Late last year, two Southern California residents pleaded guilty to grand theft, embezzlement and fraud charges in a billing scheme that resulted in $6.6 million illegally billed to Medicare. Previously, three others associated with the scheme also pleaded guilty.
'Quality Improvement Coordinator' pleads guilty...
In the first instance, an employee of Mauran Ambulance, who was formerly employed as that company's Quality Improvement Coordinator, pleaded guilty to a single count of conspiring "to pay and receive kickbacks for health care referrals.
'Kickbacks' from a dialysis treatment center...

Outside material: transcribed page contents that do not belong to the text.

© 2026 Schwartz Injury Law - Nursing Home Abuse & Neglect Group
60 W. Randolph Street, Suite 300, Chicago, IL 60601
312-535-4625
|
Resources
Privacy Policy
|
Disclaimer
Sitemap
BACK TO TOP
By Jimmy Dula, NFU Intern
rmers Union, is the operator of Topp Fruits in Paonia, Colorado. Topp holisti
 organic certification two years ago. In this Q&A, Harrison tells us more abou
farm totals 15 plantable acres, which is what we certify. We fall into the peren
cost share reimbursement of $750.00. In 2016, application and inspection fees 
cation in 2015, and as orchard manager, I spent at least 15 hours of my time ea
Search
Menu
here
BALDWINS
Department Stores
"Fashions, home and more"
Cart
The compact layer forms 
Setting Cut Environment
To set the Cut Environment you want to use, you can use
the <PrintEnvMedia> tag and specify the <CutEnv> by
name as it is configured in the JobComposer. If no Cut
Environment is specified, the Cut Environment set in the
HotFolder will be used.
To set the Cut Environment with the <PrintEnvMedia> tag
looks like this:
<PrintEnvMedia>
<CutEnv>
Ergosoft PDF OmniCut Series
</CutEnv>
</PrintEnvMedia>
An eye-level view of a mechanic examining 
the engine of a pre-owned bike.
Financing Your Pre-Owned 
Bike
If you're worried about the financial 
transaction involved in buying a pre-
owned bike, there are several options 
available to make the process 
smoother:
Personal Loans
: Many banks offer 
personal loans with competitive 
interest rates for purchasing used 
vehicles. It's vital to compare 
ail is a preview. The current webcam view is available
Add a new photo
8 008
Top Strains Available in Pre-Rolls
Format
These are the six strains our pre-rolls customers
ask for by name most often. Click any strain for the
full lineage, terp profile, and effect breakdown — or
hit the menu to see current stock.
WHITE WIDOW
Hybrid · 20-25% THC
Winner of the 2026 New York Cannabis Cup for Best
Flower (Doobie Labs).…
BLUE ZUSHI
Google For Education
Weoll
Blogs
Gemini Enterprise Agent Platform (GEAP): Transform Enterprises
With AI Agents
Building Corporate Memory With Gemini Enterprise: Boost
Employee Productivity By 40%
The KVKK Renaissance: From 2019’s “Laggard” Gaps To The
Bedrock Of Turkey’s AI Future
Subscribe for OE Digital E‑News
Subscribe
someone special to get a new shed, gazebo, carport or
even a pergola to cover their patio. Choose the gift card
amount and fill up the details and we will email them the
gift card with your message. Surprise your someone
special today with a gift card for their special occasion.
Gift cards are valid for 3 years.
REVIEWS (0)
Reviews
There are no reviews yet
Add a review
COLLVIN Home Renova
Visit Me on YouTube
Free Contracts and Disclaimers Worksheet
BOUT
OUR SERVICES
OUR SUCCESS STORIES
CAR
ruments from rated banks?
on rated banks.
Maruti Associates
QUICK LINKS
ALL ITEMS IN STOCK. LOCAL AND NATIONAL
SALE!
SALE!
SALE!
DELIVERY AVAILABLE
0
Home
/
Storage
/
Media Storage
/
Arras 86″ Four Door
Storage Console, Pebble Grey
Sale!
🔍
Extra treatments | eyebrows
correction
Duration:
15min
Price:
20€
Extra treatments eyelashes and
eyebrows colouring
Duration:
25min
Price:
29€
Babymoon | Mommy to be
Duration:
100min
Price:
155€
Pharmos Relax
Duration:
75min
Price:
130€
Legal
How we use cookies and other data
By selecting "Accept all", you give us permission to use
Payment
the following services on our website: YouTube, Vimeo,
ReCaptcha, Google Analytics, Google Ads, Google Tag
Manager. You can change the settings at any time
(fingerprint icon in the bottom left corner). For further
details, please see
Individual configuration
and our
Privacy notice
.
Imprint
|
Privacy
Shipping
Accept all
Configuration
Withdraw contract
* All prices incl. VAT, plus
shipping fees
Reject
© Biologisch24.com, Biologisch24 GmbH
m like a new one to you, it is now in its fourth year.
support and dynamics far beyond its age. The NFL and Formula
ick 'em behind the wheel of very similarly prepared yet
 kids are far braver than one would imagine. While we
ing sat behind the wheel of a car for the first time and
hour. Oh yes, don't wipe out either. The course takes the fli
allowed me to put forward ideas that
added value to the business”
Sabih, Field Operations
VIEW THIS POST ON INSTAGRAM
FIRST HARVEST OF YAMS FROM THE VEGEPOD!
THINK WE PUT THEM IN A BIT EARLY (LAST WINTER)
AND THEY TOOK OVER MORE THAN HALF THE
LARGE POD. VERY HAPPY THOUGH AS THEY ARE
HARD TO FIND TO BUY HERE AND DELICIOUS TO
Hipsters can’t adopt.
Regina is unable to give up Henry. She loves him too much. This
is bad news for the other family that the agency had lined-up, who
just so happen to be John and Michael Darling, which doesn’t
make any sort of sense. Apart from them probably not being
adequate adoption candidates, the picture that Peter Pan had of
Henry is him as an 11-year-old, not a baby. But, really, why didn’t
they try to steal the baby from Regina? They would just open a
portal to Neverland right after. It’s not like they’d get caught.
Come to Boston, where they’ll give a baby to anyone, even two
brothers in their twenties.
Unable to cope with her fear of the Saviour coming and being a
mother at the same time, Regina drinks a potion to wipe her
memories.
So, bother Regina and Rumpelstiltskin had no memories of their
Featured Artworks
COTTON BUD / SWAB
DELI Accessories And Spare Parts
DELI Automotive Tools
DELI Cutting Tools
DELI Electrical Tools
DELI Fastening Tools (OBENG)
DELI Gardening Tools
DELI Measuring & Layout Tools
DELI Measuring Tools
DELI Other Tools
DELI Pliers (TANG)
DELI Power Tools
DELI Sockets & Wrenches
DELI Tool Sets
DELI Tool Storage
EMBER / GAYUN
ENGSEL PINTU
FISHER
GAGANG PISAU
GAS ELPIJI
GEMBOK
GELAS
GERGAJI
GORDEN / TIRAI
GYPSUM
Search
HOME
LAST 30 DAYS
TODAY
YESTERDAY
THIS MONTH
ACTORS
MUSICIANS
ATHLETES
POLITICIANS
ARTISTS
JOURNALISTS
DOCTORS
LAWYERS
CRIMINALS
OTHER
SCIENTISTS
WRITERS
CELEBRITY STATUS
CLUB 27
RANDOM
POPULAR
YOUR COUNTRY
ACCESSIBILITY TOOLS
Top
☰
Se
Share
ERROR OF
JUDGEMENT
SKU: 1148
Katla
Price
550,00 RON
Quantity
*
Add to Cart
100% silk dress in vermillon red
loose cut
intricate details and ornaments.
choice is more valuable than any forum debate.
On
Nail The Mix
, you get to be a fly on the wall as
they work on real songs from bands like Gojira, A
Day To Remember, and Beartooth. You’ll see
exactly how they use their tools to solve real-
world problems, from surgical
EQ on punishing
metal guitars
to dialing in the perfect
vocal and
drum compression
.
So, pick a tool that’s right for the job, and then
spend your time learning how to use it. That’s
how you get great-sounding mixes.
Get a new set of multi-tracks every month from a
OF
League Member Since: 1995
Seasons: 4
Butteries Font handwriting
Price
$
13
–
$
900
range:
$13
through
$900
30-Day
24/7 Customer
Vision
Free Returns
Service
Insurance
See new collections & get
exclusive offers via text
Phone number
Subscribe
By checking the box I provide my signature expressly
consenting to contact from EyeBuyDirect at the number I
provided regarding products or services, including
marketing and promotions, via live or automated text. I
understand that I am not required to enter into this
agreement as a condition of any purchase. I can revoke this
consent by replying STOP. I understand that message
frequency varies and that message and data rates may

Another individual also pleaded guilty to the same charges. It is alleged that she provided "non-emergency services to Medicare beneficiaries, many of whom were dialysis patients" at an L.A. dialysis treatment facility (DaVita Doctors Dialysis of East Los Angeles) where she worked as an administrative assistant.
According to a news release from the U.S. Attorney's Office/Central District of California, "[The administrative assistant] admitted that she conspired with an employee of Mauran to receive cash kickbacks in return for referrals of dialysis patients to Mauran for whom Mauran submitted claims to Medicare for non-emergency ambulance transportation services." Her sentencing is scheduled for April 2, 2018.
Both pleas were accepted by U.S. District Judge George H. Wu of the Central District of California.
Agreements to 'pay restitution'...
Of the $6.6 million fraudulent claims submitted to Medicare, the latter "paid at least $3.1 million. The plea deal included an agreement among all five defendants to "pay restitution to Medicare."
The case was handled by the FBI and HHS-OIG with charges "brought as part of the Medicare Fraud Strike Force. Since 2007, the Strike Force (operating in nine cities) as brought charges to some 3,500 defendants. Those charged represent fraudulent billing of "more than $12.5 billion."